Law

Lsp118: A Fugitive Convict and the right to medical services

Today’s article seeks to answer the question of whether a fugitive convict seeking bail is entitled to a medical practitioner or facility of his choice. To answer this question, the 2023 case of Nwaoboshi v FRN & Ors (2023) LPELR-59974(SC).

As a way of consequential arrangement, after being sentenced to imprisonment, the next bus stop is correctional home. The principle of law is that convicts must make themselves available to law enforcement agencies or Correctional Services officials for the commencement of their prison confinement, regardless of their physical location.

Moving on, the general principle of law is that everyone is entitled to be offered access to good medical care whether he is being tried for a crime or has been convicted or simply in detention. When in detention or custody, the responsibility of affording him access to proper medical facilities rests with those in whose custody he is, invariably the authorities. But it ought to be understood that the mere fact that a person in custody is ill does not entitle him to be released from custody or allowed one bail unless there are really compelling grounds for doing so.

In the case under review, the appellant(a Nigerian senator) was convicted for money laundering and sundry offences, and sentenced to 7 years imprisonment. However, from 1/7/2022 to date, the applicant has not submitted himself to the Nigerian Correctional Services [NCS], which by the order of the Court of Appeal, is the legal custodian/jailer of the applicant from the aforesaid date of 1/7/2022.

After becoming a convict on July 1, 2022, the applicant went on frolics on his own. He sought medical treatment at different hospitals, starting with the National Hospital in Abuja and later at the Police Hospital in Lekki, Lagos. Despite being sentenced to a custodial sentence, the applicant continued to exercise his right to liberty and freedom of movement, traveling from Abuja to Lagos.

In this particular case, the applicant refused to adhere to the court’s judgment, obstructing the execution of the custodial sentence handed down by the Court of Appeal. Instead of being taken into prison custody, the applicant sought bail from the court on health grounds while awaiting the outcome of their appeal.

Giving the judgment, the court started by saying after a conviction and sentencing, courts exercise extreme caution when considering bail applications pending appeal. This is because, at this point, the applicant, now a convict, can no longer be presumed innocent, as his guilt has been established, and there is a trial court order for him to be in prison custody. Over time, the judicial precedent has been to refrain from granting such bail unless there are specific features or circumstances indicating that a denial of bail would result in irreversible injustice that cannot be rectified through legal relief.

Applying this general principle, the Supreme Court per Agim JCS held that “The duty of the State to ensure that the medical needs of persons in custody are met does not create such extravagant rights as claimed that a person in custody is entitled to be treated by a doctor of his own choice”

On the need for a judicial process of court not to be toyed with by those, who wield political power and for a convict to submit himself to the custody of Nigerian Correctional Services, the Court in an elaborated erudition held that: The applicant, who has continued to enjoy his right to personal liberty, now seeks an order of this court admitting him to bail pending the hearing and determination of his appeal.

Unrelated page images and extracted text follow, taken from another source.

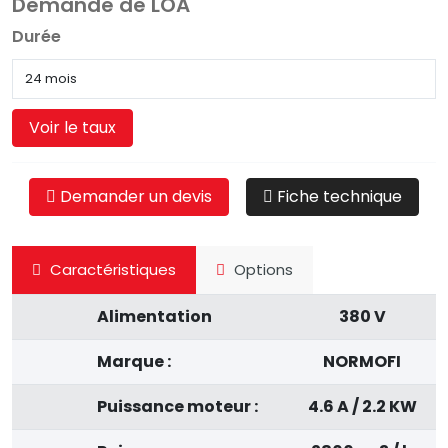
Demande de LOA
Durée
Voir le taux
Demander un devis
Fiche technique
Caractéristiques
Options
Alimentation
380 V
Marque :
NORMOFI
Puissance moteur :
4.6 A / 2.2 KW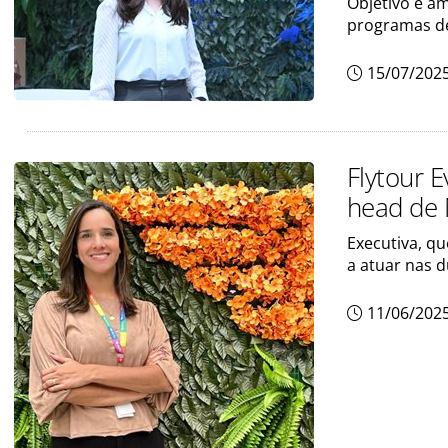
Objetivo é am
programas de
15/07/202
Flytour 
head de 
Executiva, q
a atuar nas d
11/06/202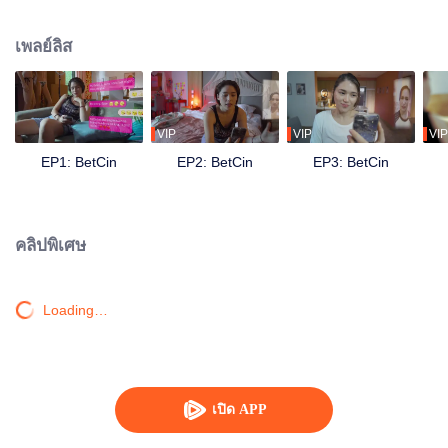
อย่างไรเป็นอย่างดี ข้อความที่มาในเวลาที่แปลกประหลาดถึงพวกเขา: คุณได้รับ
การเลือกเป็นหนึ่งในคู่รักที่ข้างนอกมองเป็นแนวโน้มที่ประสงค์จะให้ไว้ในรอบรอง
เพลย์ลิส
สุดท้าย วางเดิมพันคืออะไร? 10 ล้านเปโซเงินสดและรางวัลอื่น ๆ ที่หลากหลาย!
พวกเขาต้องการเงินนี้ แต่พวกเขาสามารถทำปลอมจนคู่รักที่เหนือความสามารถ
ของพวกเขาหรือไม่ ทุกคนที่ Umami ถูกใจ แบ่งปัน แสดงความคิดเห็นในเนื้อหาสื่อ
สังคมของพวกเขาทุกชิ้น?พวกเขายังสามารถทนต่อสิ่งที่คู่ขนานเขาบ้าไปหรือไม่
การแข่งขันนี้จะเป็นการทำให้ความสัมพันธ์ของพวกเขาที่ยังเป็นอะไรอยู่แล้วยุ่งยาก
VIP
VIP
VIP
ยิ่งขึ้นอีกมั้ย?
EP1: BetCin
EP2: BetCin
EP3: BetCin
คลิปพิเศษ
Loading…
เปิด APP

To my mind, this application is outrageous and cannot be entertained by this court when the applicant himself is not subject to any form of confinement. The appellant, by his conviction and sentence, has lost his right to presumption of innocence and liberty, and the continued exercise of his right to liberty and freedom of movement, as if he is not a convict, subject to a custodial sentence, is an affront to the judicial process. So, not only has he refused to submit himself to confinement or custody, but the applicant is seeking release from custody, which he has avoided.

The judicial process of court is not one to be toyed with by those who wield political power. The applicant has presented himself as a serving Senator and Distinguished member of the legal profession. Unfortunately, the facts of this application suggest that the applicant has little or no regard for the judicial process of the court. While stating that he is suffering from a serious medical condition, the applicant also informed this court that he has an upcoming election to contest.

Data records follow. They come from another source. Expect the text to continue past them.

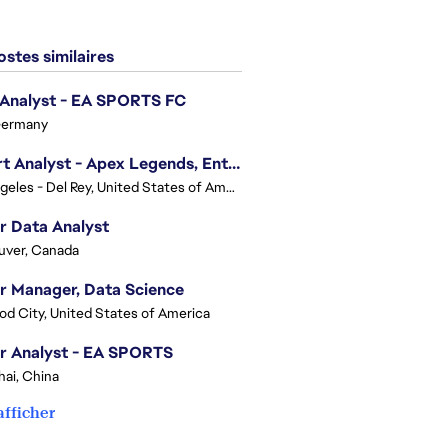
stes similaires
 Analyst - EA SPORTS FC
Germany
Expert Analyst - Apex Legends, Enterprise Intelligence (EI)
Los Angeles - Del Rey, United States of America
r Data Analyst
uver, Canada
r Manager, Data Science
d City, United States of America
r Analyst - EA SPORTS
ai, China
afficher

As it is, the applicant as a convict subject to a custodial sentence, has no right whatsoever to refuse or fail to submit himself to custody of the NCS on grounds of ill health. A sick convict, who is also subject to custodial sentence, must first submit himself to custody as ordered, and upon his conviction, his right to movement in and out of the hospital must be at the direction and supervision of the NCS. He did not even notify NCS of his whereabouts; rather, he continued to enjoy his liberty and freedom of movement as if it had not been taken away lawfully.”